Winterton Curtis, recalling a pilgrimage of sorts and his non-participation as one of the disallowed expert scientific witnesses in the 1925
Scopes Trial in Tennessee. He was a distinguished zoologist from the University of Missouri. His autobiographical account of "
Fundamentalism vs Evolution at Dayton, Tennessee" was published serially in the summer of 1956.
In 1957, a young veterinary student, his wife, and their newborn son rented Dr. Curtis's second floor ($45/month). It would be their home until that young student graduated and moved away to set up practice in the St. Louis area. Dr. Curtis would visit them periodically until his death at age 91, in 1966, charming the little boy, miraculously extracting dollar bills from his ears.
I'm still charmed by Dr. Curtis's accounts of Dayton, Columbia, and the perennial tug of war between science and faith. We'll talk about that in
class today, and about his (and Einstein's) "
humanistic philosophy of life."
The humanistic philosophy of life, which flowered in Greece and which has blossomed again, is not the crude materialistic desire to eat, drink, and be merry. It is a spiritual joy in living and a confidence in the future, which makes this life a thing worthwhile.
I bet we'll talk as well about the
President's remarkable oration in Dallas yesterday, which also bespeaks a humane alternative to the dark days we've been suffering of late.
And, because part of me occupies the alternate universe in which our Study Abroad course might have drawn two more participants, maybe we'll also talk a bit about
Freud and
Keats. We were to visit their homes today.

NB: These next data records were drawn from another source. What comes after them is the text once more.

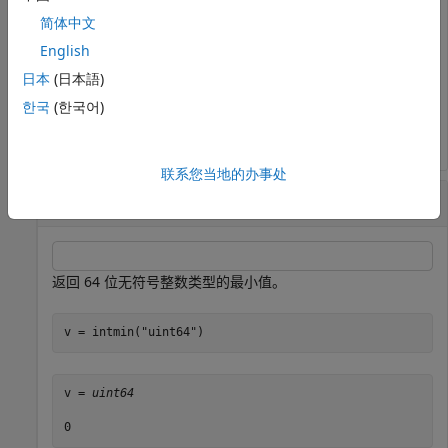
v = intmin
简体中文
English
日本
(日本語)
v = 
int32
한국
(한국어)
联系您当地的办事处
64 位无符号整数的最小值
返回 64 位无符号整数类型的最小值。
v = intmin(
"uint64"
)
v = 
uint64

"On 26th August 1910, Gustav Mahler took a four hour
walk with Sigmund Freud..." Anybody care to research this? (Final reports due soon. Just sayin'.) Or Freud's general affinity for
walking meetings?
Or Keats's pub crawl in
Hampstead, "a magnet for creative people" where thirsty pilgrims are advised to "drop into
The Flask and drink in the ambience of a genuine Victorian pub."
Or Highgate Cemetery, final London home of Karl Marx.
And tomorrow, Darwin's
sandwalk and home at Down House.
The home I'd really like to revisit, though, is the one on Westmount as I left it in 1960. That would be some pilgrimage. Physics won't support it, but imagination does.